Testimonio Raúl López

“Mi nombre es Raúl López Tengo 46 años, nací en San Salvador, El Salvador, América Central. Provengo de una familia trabajadora, muy humilde y sencilla, así como practicante de la religión tradicional. Desde mi infancia tuve educación académica en instituciones católicas, donde se me enseñaba la mayoría de creencias y prácticas religiosas, pero sin un entendimiento profundo del por qué hacerlas.

Durante toda mi niñez y adolescencia no tenía una claridad del porqué de muchas prácticas. Simplemente las hacía por satisfacer a mis maestros que eran sacerdotes y por respeto a mis padres. Cumplí con la mayoría de los llamados sacramentos de la religión católica, sin embargo, existía en mi interior un gran vacío y sobre todo muchas dudas respecto a mi futuro eterno. Dentro de mí estaba fuertemente posicionado el pensamiento religioso de hacer buenas obras para ganar la entrada al cielo.

En el año 1999 tuve un accidente en motocicleta, donde todos pensábamos lo peor, más la gracia de Dios no permitió que pasara nada de gravedad en mi persona. Eso fue el detonante para reflexionar sobre mi eternidad. Después de eso una persona me invitó a una reunión de hogar a escuchar la reflexión de la Biblia, a lo que sin dudar acepté ir.

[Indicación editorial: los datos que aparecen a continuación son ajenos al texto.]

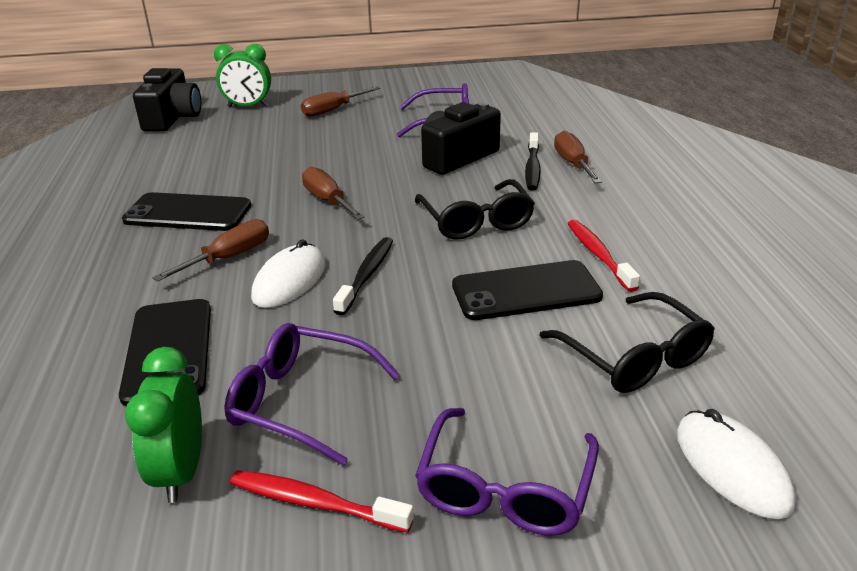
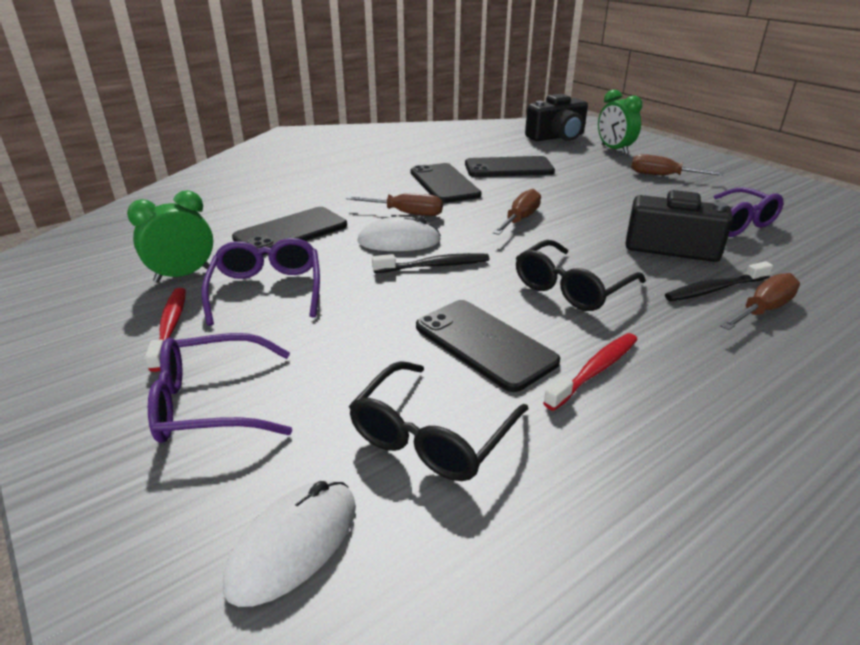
camera: 60 degrees right, 0 degrees up
none -> black phone [465,156,555,177]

Anteriormente me había invitado en muchas ocasiones, a lo que yo me había negado.

No había muchas personas en la reunión, solo recuerdo que cantaron cantos a Dios, hicieron una pequeña reflexión en una cita Bíblica y por último oraron. Pero cuando estaban haciendo oración, una persona me preguntó, que si yo permitía que ellos oraran por mí.  A lo que no me negué.  Las personas empezaron a invocar a Dios por mi vida y por mi salvación.

Luego salí de la reunión, y me encontré con la persona que me había invitado a la reunión, ella no había podido ir, pero estaba muy contenta que yo si había asistido. Pero algo sobrenatural había pasado en ese lugar. Sentía en mi interior una paz que nunca había experimentado en toda mi vida, era algo inexplicable, sentía que literalmente me habían quitado un gran peso de encima, me sentía tan frágil como si yo estuviera caminando sobre las nubes. Yo no entendía, pero yo sabía que algo había pasado en mi vida en ese lugar.

Luego comencé a asistir a una congregación evangélica donde predicaban y exponían las enseñanzas de las Sagradas Escrituras. Yo compré un ejemplar de la

Biblia, y Dios puso en mí, un hambre y sed de Él y su Palabra. Era tanto así, que cuando comenzaba a leerla, literalmente no dormía toda la noche leyendo la Biblia, porque cuanto más conocía y aprendía de Dios, más deseaba acabar en ese pozo del conocimiento. Dios me dio una perspectiva diferente de la vida, comencé a ver la vida como Dios la ve, también me di cuenta de mi condición espiritual y que solo Jesucristo podía perdonarme, limpiarme, transformarme. Por lo que mi respuesta ante eso fue entregar mi vida a Jesús. Ahora mi fe estaba sostenida por las verdades Bíblicas.

Algo que fue difícil para mi nueva vida de fe, fue que nadie de mi familia me apoyaba. Cuando les invité a mi bautismo, no asistieron. Existía una fuerte presión social y religiosa en mi propia casa. Sin embargo, encontré mucho consuelo y fortaleza en las promesas de Dios para seguir adelante.

Entendí que la salvación es por su gracia y solo se alcanzaba por la fe en Jesucristo y que no existe ningún esfuerzo humano para poder ganarla, tal como lo declara la epístola de Pablo a los Efesios 2:8-9. Anteriormente, en todo lo que yo hacía, buscaba agradar a Dios sinceramente, pero estaba sinceramente equivocado y perdido.

Ya han pasado más de 20 años desde lo relatado aquí y por la gracia de Dios estamos firmes en la fe. Y no tengo ninguna duda de cual es ahora mi futuro eterno, no por méritos propios, sino por lo que Jesús hizo por mí en la cruz.  Hoy en día estoy casado, tenemos dos hijos jóvenes y todos servimos a Dios en nuestra congregación local, testificando al mundo que sólo en Jesús hay perdón de pecados y vida eterna.”